Head's Up! These forums are read-only. All users and content have migrated. Please join us at community.neo4j.com.
07-23-2019 05:00 PM
The Football Transfer window is currently open, which means players are moving around the globe for increasingly exorbitant fees.
The best place to keep track of what’s going on is the Latest Transfers page of the transfermarkt website, which captures details of the players, clubs, and fees involved.
Irfan and I were trying to work out where the money was flowing based on the transfers, so we decided to create a Neo4j Graph to help us out.
The scraping code to get the data from the transfermarkt website is in the mneedham/football-transfers repository. The transfers.json file contains JSON documents for all the transfers that happened since June 2019.

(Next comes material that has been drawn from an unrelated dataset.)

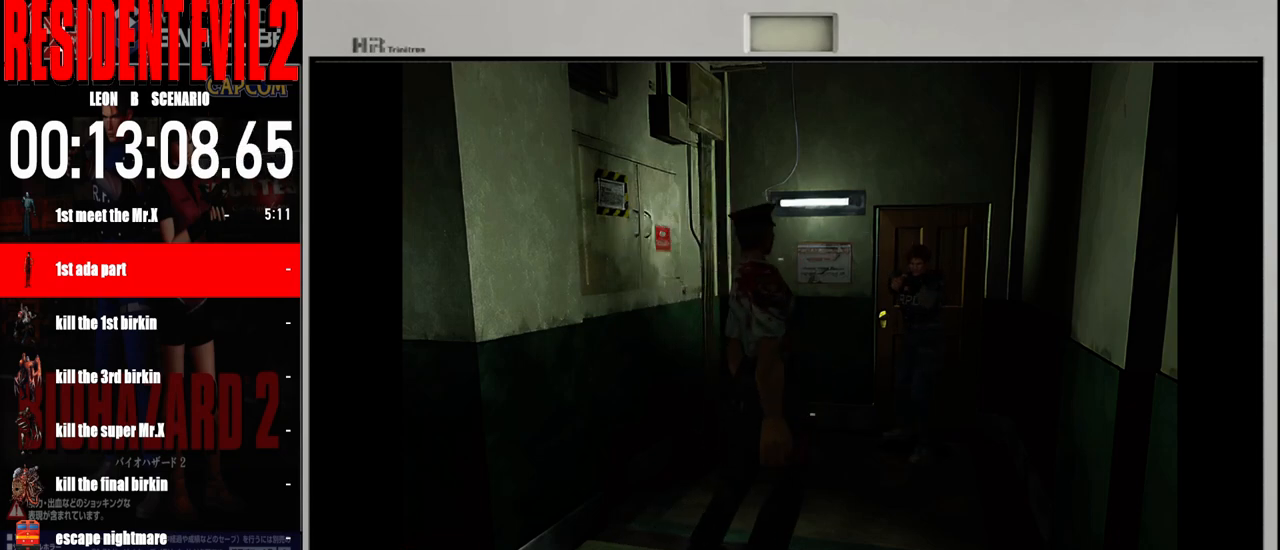
{"buttons": ["A"], "left_stick": "center", "right_stick": "center", "events": [[50, "A", "down"], [150, "A", "up"], [233, "A", "down"], [317, "A", "up"], [417, "A", "down"]]}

One line of the transfers.json file looks like this:
{
"season":"2019/2020",
"player":{
"href":"/antoine-griezmann/profil/spieler/125781",
"name":"Antoine Griezmann",
"position":"Centre-Forward",
"age":"28",
"image":"https://tmssl.akamaized.net//images/portrait/medium/125781-1533626871.jpg?lm=1533626889",
"nationality":"France"
},
"from":{
"href":"/atletico-madrid/startseite/verein/13",
"name":"Atl\u00e9tico Madrid",
"country":"Spain",
"league":"LaLiga",
"leagueHref":"/primera-division/transfers/wettbewerb/ES1",
"image":"https://tmssl.akamaized.net//images/wappen/tiny/13.png?lm=1519120744"
},
"to":{
"href":"/fc-barcelona/startseite/verein/131",
"name":"FC Barcelona",
"country":"Spain",
"league":"LaLiga",
"leagueHref":"/primera-division/transfers/wettbewerb/ES1",
"image":"https://tmssl.akamaized.net//images/wappen/tiny/131.png?lm=1406739548"
},
"transfer":{
"href":"/jumplist/transfers/spieler/125781/transfer_id/2552096",
"value":"\u00a3108.00m",
"timestamp":1563058800
}
}
We have players, from and to clubs, and the transfer itself. We’ll import that data into the following graph model:
We can execute the following query, that uses APOC’s Load JSON procedure, to create players, transfers, leagues, and clubs:
CALL apoc.load.json("https://github.com/mneedham/football-transfers/raw/master/data/transfers.json")
YIELD value
WITH value, apoc.text.replace(value.transfer.value, "£", "") AS transferValue
WHERE transferValue <> "?" AND transferValue <> "-"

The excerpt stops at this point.